Pressure equilibrium between air inside a soil CO2 flux chamber and the surrounding air outside the chamber must be maintained during the measurement if measured flux is to accurately represent the rate occurring naturally outside the chamber. A simple open vent tube connecting to the chamber often has been used to maintain the pressure equilibrium. This approach is effective only under calm conditions. Under windy conditions, negative pressure excursions occur as wind blows over the vent tube’s external open end because of the Venturi effect. This causes a mass flow of CO2 -rich air from the soil into the chamber, leading to a significant overestimation of soil CO2 flux. In fact, some researchers have recommended eliminating the vent tube after recognizing the potential problem from the Venturi effect.

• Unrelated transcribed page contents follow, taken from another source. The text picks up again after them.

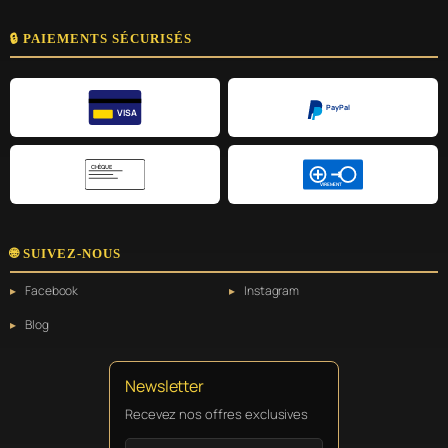
🔒 PAIEMENTS SÉCURISÉS
PayPal
VISA
CHÈQUE
VIREMENT
🌐 SUIVEZ-NOUS
Facebook
Instagram
Blog
Newsletter
Recevez nos offres exclusives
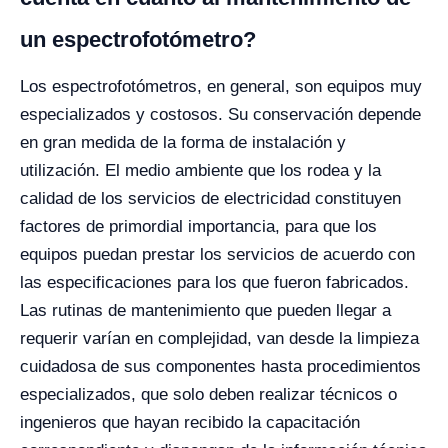
un espectrofot
ó
metro?
Los espectrofotómetros, en general, son equipos muy
especializados y costosos. Su conservación depende
en gran medida de la forma de instalación y
utilización. El medio ambiente que los rodea y la
calidad de los servicios de electricidad constituyen
factores de primordial importancia, para que los
equipos puedan prestar los servicios de acuerdo con
las especificaciones para los que fueron fabricados.
Las rutinas de mantenimiento que pueden llegar a
requerir varían en complejidad, van desde la limpieza
cuidadosa de sus componentes hasta procedimientos
especializados, que solo deben realizar técnicos o
ingenieros que hayan recibido la capacitación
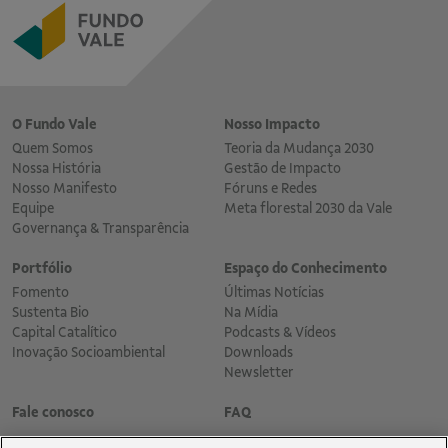
O Fundo Vale
Nosso Impacto
Quem Somos
Teoria da Mudança 2030
Nossa História
Gestão de Impacto
Nosso Manifesto
Fóruns e Redes
Equipe
Meta florestal 2030 da Vale
Governança & Transparência
Portfólio
Espaço do Conhecimento
Fomento
Últimas Notícias
Sustenta Bio
Na Mídia
Capital Catalítico
Podcasts & Vídeos
Inovação Socioambiental
Downloads
Newsletter
Fale conosco
FAQ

LI-COR has developed a patent-pending vent design which has a tapered cross section (illustration). Conservation of mass requires the average air flow rate to drop as air enters the vent. According to Bernoulli’s equation, as the rate of air flow slows down, a major portion of the dynamic pressure is converted to static pressure, raising the static pressure with which the chamber equilibrates. The vent design is radially symmetric to eliminate sensitivity to wind direction. Data from field experiments on differential pressure measurements between air inside the chamber and the outside ambient air show that chambers equipped with this vent maintain the pressure of outside air under calm and windy conditions. LI-COR’s vent virtually eliminates the Venturi effect.

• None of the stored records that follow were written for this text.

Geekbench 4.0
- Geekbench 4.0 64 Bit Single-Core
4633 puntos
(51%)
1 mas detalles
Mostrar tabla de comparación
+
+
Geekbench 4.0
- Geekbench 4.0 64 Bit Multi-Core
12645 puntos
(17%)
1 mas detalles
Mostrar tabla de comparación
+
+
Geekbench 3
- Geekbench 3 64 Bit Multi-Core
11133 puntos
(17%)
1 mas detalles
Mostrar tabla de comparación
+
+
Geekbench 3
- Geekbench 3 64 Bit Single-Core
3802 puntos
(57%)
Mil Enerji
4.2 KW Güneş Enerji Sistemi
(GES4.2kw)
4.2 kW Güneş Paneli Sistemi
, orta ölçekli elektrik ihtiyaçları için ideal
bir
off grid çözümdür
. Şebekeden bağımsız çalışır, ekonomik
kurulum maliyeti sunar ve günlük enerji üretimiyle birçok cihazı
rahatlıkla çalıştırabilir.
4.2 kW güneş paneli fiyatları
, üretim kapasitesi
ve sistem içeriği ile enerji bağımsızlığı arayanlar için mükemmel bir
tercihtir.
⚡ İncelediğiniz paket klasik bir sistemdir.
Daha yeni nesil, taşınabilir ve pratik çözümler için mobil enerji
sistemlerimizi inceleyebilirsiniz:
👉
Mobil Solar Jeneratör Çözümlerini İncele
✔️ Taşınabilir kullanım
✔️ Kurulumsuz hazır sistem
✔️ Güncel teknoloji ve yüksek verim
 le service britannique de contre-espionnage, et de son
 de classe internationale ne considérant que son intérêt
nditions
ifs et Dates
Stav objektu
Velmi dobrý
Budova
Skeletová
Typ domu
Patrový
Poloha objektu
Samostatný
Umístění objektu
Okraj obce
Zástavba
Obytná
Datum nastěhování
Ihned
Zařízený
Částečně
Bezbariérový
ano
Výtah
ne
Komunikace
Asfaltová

Xu, L., M. D. Furtaw, R. A. Madsen, R. L. Garcia, D. J. Anderson, and D. K. McDermitt (2006), On maintaining pressure equilibrium between a soil CO2 flux chamber and the ambient air, J. Geophys. Res., 111, D08S10, doi:10.1029/2005JD006435.

Chamber Drive Mechanisms

The different drive mechanisms controlling the opening and closing of the long-term chambers do not affect the measurements. Both chambers lower slowly onto the measurement collar to minimize pressure pulsations that change soil CO2 flux rates. The vertical drive of the 8100-101 chamber may work better between and within crop rows by positioning the chamber to open and close without affecting adjacent plants. The 8100-104 has six settings for the chamber’s open position. This gives researchers an advantage when placing the chamber under short plant canopies or other situations where these open positions may help to avoid terrain or other obstructions.

8100-101 Long-Term Chambers between and within soybean rows.

 

Baseplate Perforations

Structurally, the environmental impact of the 8100-101 and 8100-104 chambers is reduced with perforations in the baseplates to minimize disturbance of the environmental conditions surrounding the chambers. The perforations allow minimal perturbations to natural sunlight, precipitation, wind, etc., and they prevent a concentration gradient-induced impedance of CO2 flux from the soil, which can occur under a nonperforated, uniform plate.
View of the 8100-104 Long-Term Chamber baseplate.	View of the 8100-101 Long-Term Chamber baseplate.
Diffusion simulation (Fick’s Law), showing a representation of CO2 flux rates at the soil/air interface (red = low flux rate, blue = high flux rate). In the graphic at left, a solid baseplate shows low (suppressed) flux rates with a nearly uniform effect under the baseplate. Perforations in the baseplate (right) greatly reduce this effect, preventing a concentration gradient-induced impedance of soil CO2 flux.